Translating Knowledge Between Europe and China in the Early Modern Age: Science, Language, and Empire
The story of the Jesuit evangelizing enterprise in late Ming and early Qing China is well-known, and much research has been done he transfers of knowledge that were part of it. In recent decades, attention focused more specifically on the work of translation that took place in this context. This new focus has contributed to showing how Europe and China learned about each other, but also from each other at that time. Several European languages were involved the translations; and after the Qing dynasty settled in Beijing in 1644, Manchu became an important target and source language for translators.
Looking at some examples that pertain to mathematics, natural history and geography, I propose to show how elements of knowledge were reshaped in the process of translation, and how their reconstruction made it possible for them to be integrated into knowledge systems different from, and often deemed incompatible with, the ones in which they had originated. Knowledge thus translated was in turn reshaped by further circulation: translation was only one stage, albeit a crucial one, in the multiple transformations involved in transcultural exchanges.
Catherine Jami is a Senior Researcher at the French CNRS. A former student of the Ecole Normale Supérieure, she has a dual background in mathematics and Chinese studies.

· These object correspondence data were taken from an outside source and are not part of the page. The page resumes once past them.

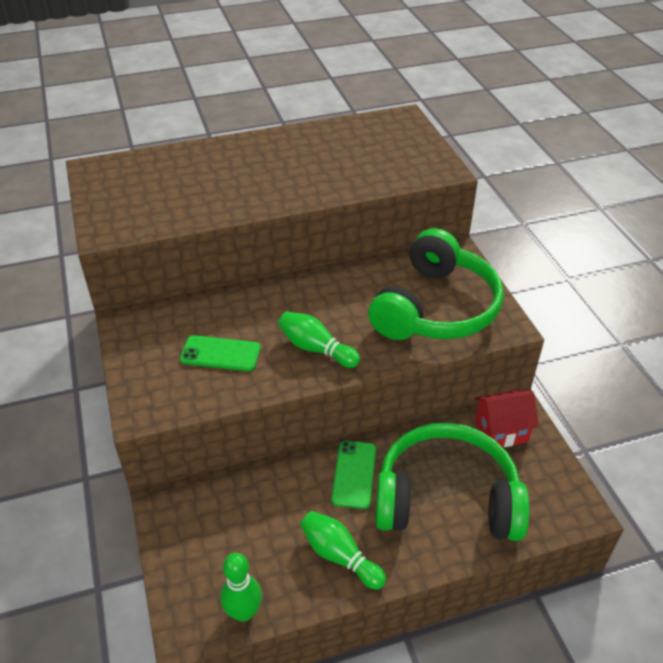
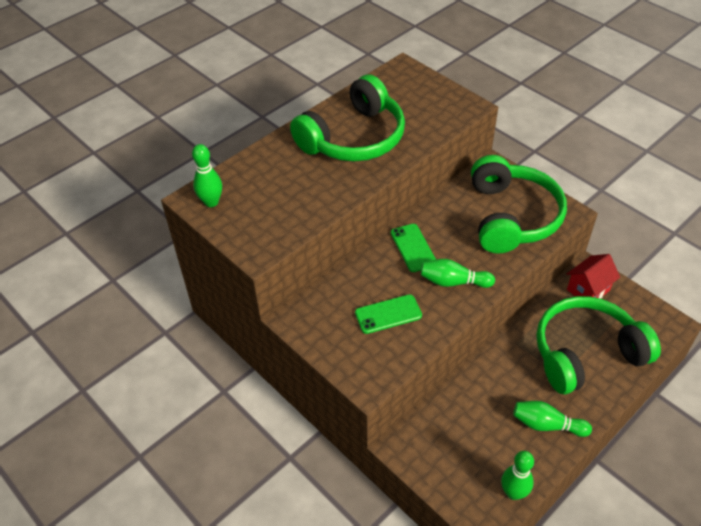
camera: 25 degrees left, 5 degrees up
green phone [331,441,376,509] -> green phone moved to [391,224,436,272]
none -> green bowling pin [192,144,222,207]
none -> green headphones [290,74,405,161]

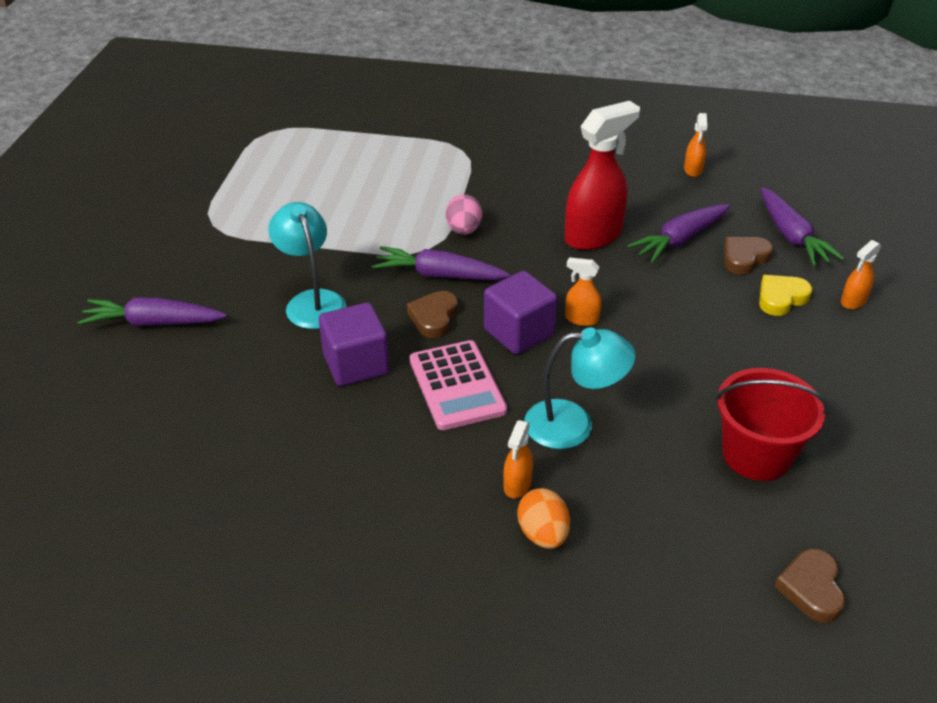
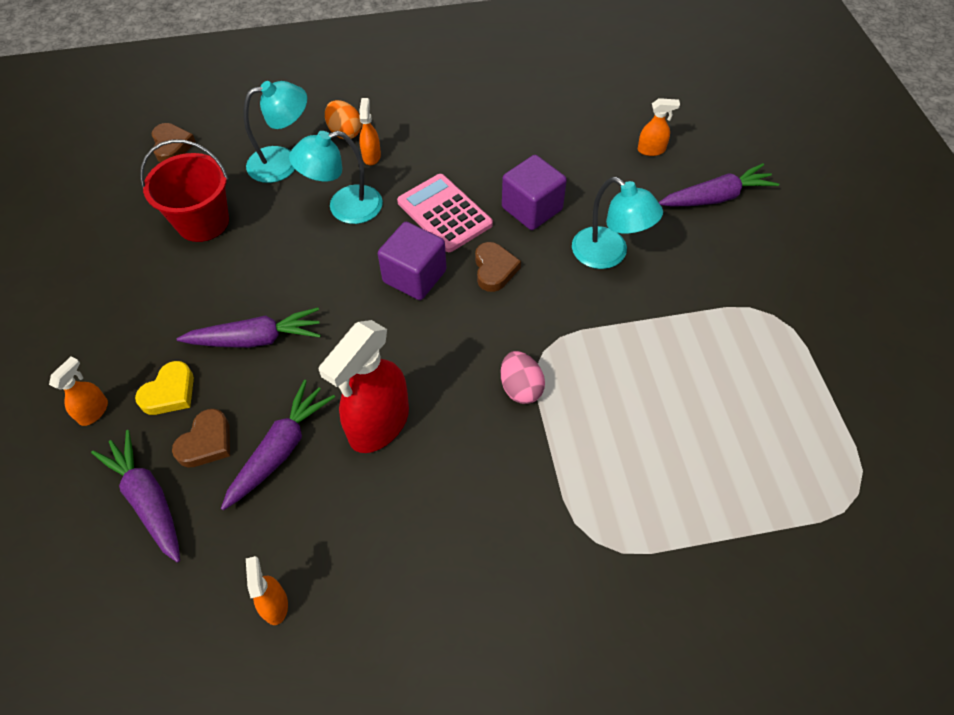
camera: 160 degrees right, 15 degrees up
purple carrot [372,246,510,280] -> purple carrot moved to [177,307,321,348]
orange spray bottle [565,257,601,326] -> orange spray bottle moved to [638,98,680,156]
none -> turquoise lamp [244,81,307,183]

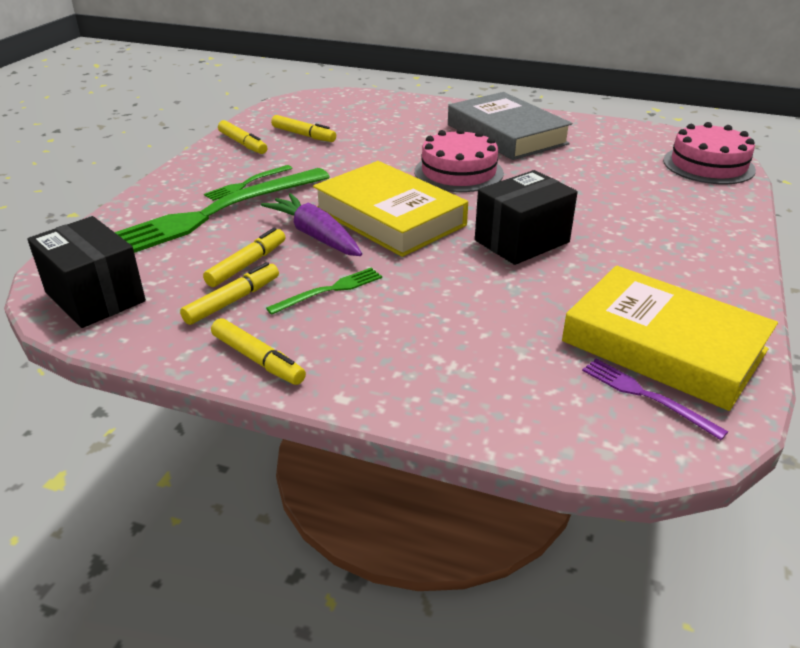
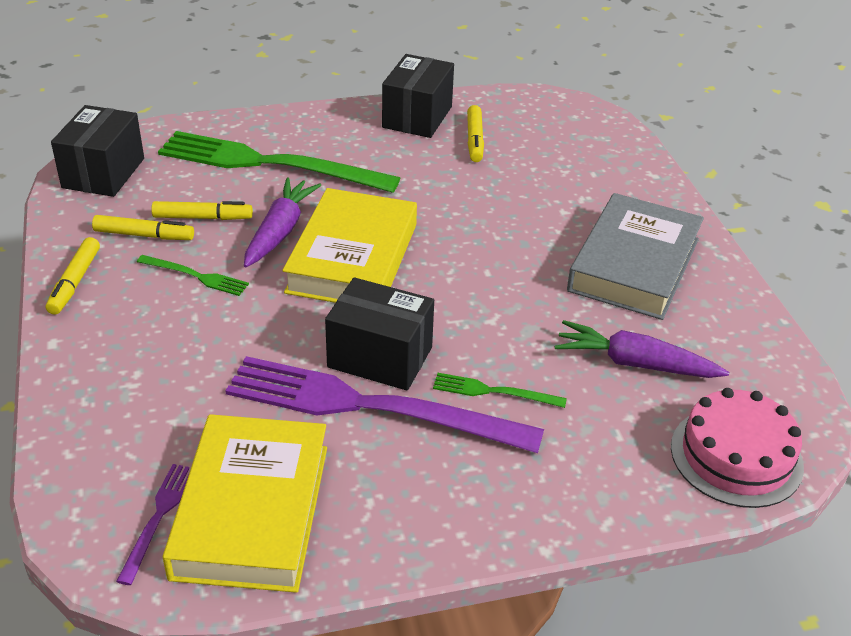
camera: 55 degrees right, 5 degrees up
green fork [204,165,293,201] -> green fork moved to [433,373,567,408]
yellow marker [218,120,267,154] -> black box [382,54,454,138]
pink cake [415,128,504,192] -> none
none -> purple fork [225,356,544,453]
none -> purple carrot [555,320,729,378]

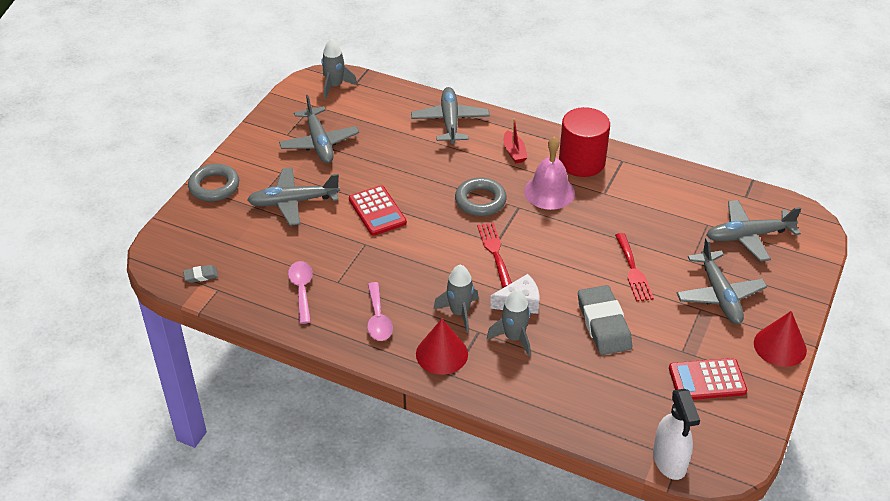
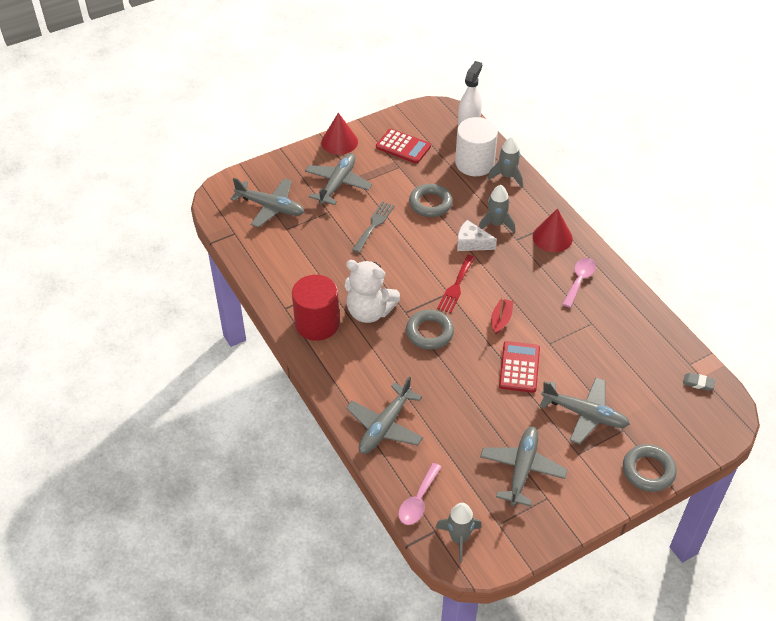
camera: 145 degrees left, 5 degrees up
pink spoon [288,261,313,324] -> pink spoon moved to [398,463,442,525]
grey rocket [433,265,479,333] -> grey rocket moved to [488,137,523,187]
red boat [504,118,528,163] -> red boat moved to [491,298,514,334]
pink bell [524,136,575,210] -> white teddy bear [345,260,400,323]
grey eraser [578,285,632,355] -> grey ring [409,184,453,217]
red fork [615,233,654,302] -> grey fork [352,201,395,253]
none -> white cylinder [455,117,498,176]

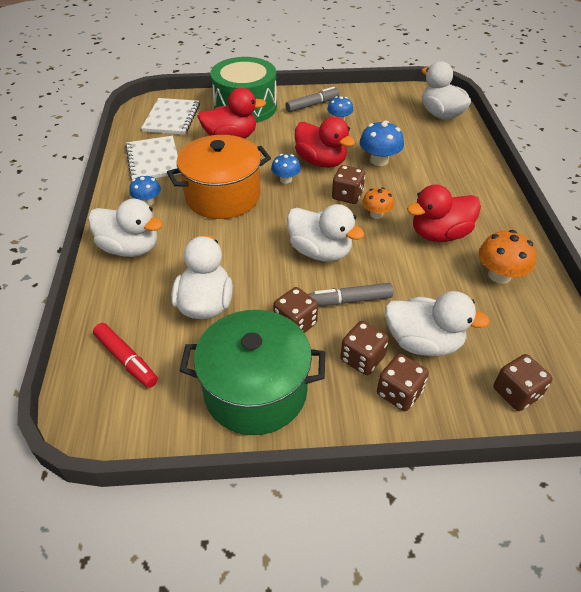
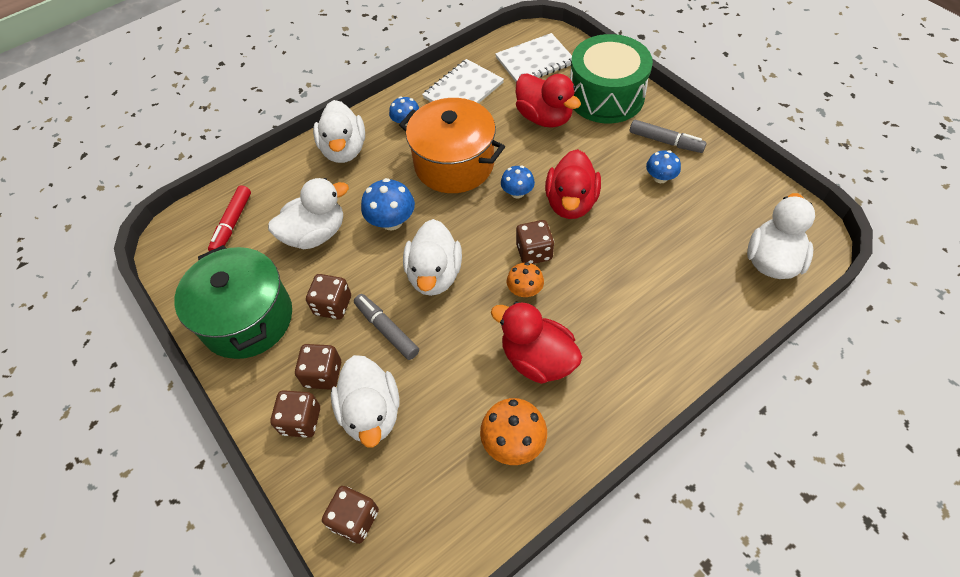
camera: 60 degrees right, 10 degrees up
blue mushroom [360,121,404,166] -> blue mushroom moved to [361,178,415,230]

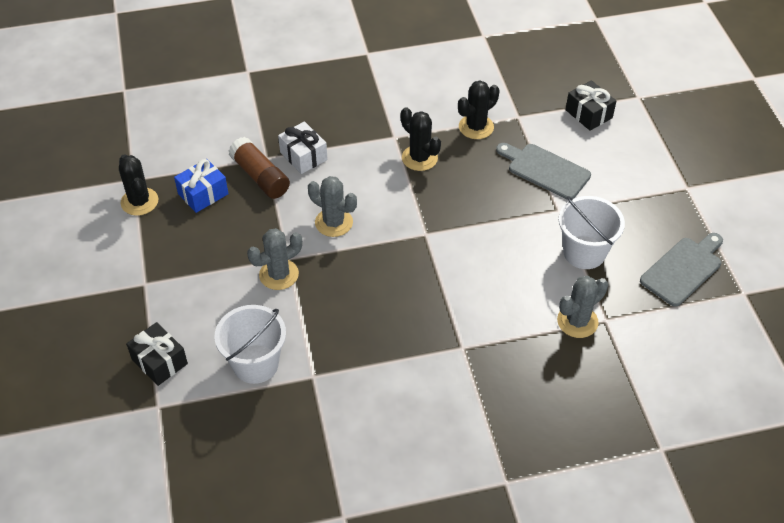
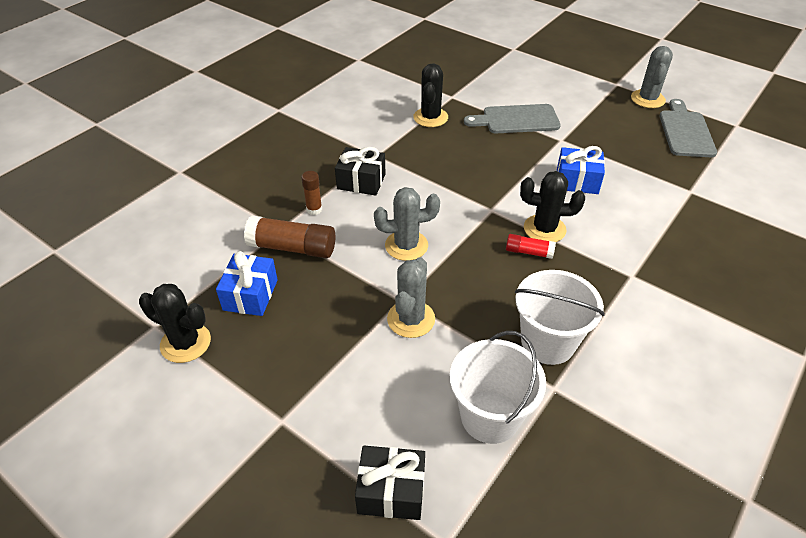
camera: 40 degrees left, 5 degrees down
white gift [278,121,328,174] -> brown glue stick [301,171,322,215]
black cactus [401,107,441,171] -> black cactus moved to [520,171,585,242]
grey cactus [557,276,608,338] -> grey cactus moved to [631,46,673,108]
white bucket [559,196,625,269] -> white bucket moved to [515,270,605,365]
black gift [566,80,616,131] -> black gift moved to [335,147,386,196]
none -> red glue stick [506,234,556,259]
none -> blue gift [557,146,605,194]

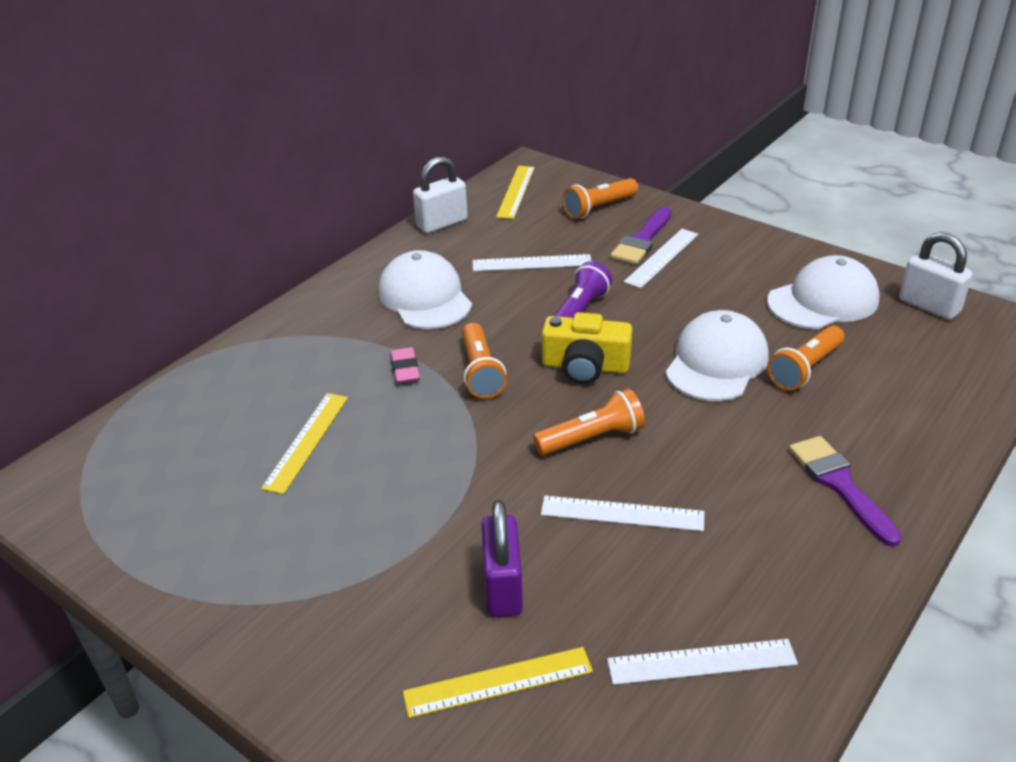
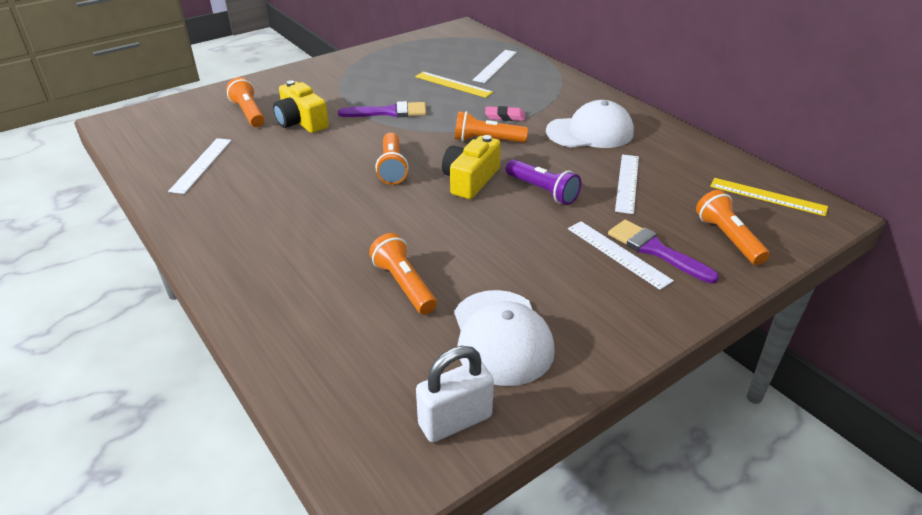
camera: 105 degrees right, 0 degrees up
yellow ruler [403,647,593,718] -> orange flashlight [226,77,265,127]
white padlock [413,157,468,233] -> none
purple padlock [481,500,523,617] -> yellow camera [273,81,329,133]
white ruler [541,496,704,531] -> white ruler moved to [472,50,517,83]
white cap [665,310,769,401] -> none
purple brush [789,436,902,547] -> purple brush moved to [338,101,426,118]

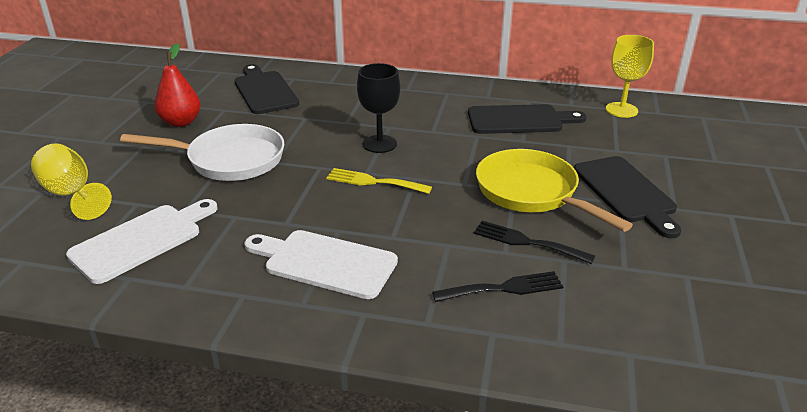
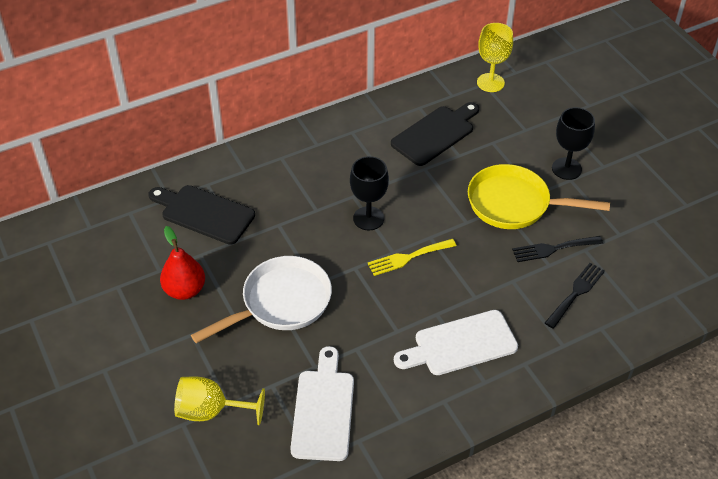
camera: 40 degrees left, 15 degrees up
black cutting board [574,156,681,238] -> black goblet [552,107,595,180]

Her PhD dissertation (1985, Université Paris-Nord) focused on an eighteenth-century Chinese mathematical work. Working at CNRS since 1991, she has studied the reception of European sciences introduced into China by the Jesuits from the early 17th century onwards. Starting with the mathematical sciences, she has extended her work in several directions: imperial science at the beginning of the Qing dynasty, with the publication in 2012 of The Emperor’s New Mathematics: Western Learning and Imperial Authority in China during the Kangxi reign (1662-1722) (Oxford University Press); the role of elite mobility in the circulation of knowledge, with the edited volume Individual Itineraries and the Spatial Dynamics of Knowledge: Science, Technology and Medicine in China, 17th-20th centuries (Paris, Collège de France); the circulation of science between Europe and East Asia, with a series of books co-edited with Luis Saraiva (Singapore, World Scientific); in collaboration with Christopher Cullen, she is working on astronomy in early Qing Beijing, and in particular on the “Calendar Case” (1664-1669). The first results of this collaboration have been published in the Journal for the History of Astronomy (2020 and 2022). In addition to this research, she has held positions of responsibility at an international level. In particular, she was Secretary General of the International Union of History and Philosophy of Science and Technology. She has been the editor-in-chief of the journal East Asian Science, Technology and Medicine from 2017 to 2024.